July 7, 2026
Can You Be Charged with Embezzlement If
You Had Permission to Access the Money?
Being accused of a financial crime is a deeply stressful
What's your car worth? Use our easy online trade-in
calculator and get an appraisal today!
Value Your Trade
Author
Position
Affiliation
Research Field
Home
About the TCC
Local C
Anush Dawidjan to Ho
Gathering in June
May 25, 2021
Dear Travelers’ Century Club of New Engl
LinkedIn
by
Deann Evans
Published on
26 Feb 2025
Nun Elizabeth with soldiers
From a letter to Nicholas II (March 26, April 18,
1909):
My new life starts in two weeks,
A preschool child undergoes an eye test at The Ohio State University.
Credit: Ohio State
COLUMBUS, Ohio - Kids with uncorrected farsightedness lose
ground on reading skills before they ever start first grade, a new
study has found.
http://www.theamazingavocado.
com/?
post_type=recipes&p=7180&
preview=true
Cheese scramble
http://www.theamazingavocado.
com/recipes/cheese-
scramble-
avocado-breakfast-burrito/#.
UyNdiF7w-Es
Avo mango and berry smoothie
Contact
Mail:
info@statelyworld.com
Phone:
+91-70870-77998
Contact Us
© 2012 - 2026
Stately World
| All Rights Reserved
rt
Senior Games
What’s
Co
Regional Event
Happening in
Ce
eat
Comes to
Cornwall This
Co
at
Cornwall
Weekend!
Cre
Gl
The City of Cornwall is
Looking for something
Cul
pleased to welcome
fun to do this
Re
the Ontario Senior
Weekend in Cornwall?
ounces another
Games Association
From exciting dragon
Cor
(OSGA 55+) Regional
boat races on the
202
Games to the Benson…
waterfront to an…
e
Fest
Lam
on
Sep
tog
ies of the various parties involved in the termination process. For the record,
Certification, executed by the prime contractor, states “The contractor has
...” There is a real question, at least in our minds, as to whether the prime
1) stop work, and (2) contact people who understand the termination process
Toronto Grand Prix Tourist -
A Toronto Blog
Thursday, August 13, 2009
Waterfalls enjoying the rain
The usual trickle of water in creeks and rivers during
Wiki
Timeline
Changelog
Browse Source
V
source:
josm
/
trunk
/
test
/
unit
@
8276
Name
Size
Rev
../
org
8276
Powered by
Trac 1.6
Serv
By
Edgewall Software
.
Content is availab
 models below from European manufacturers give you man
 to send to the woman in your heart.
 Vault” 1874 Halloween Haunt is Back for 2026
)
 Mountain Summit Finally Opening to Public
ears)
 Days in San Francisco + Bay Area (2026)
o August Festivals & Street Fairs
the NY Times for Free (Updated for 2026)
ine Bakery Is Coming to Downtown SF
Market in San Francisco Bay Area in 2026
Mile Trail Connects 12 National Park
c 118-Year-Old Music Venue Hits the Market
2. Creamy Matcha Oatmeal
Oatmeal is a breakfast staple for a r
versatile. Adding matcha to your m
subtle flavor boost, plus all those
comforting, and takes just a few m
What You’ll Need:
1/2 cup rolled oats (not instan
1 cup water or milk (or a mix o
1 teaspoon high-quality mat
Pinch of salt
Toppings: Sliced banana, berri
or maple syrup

============================================================

### WHAT IS BEING ASKED
Please state how many lines in the preceding material contain the word "Francisco", with no other output.

### YOUR SOLUTION
2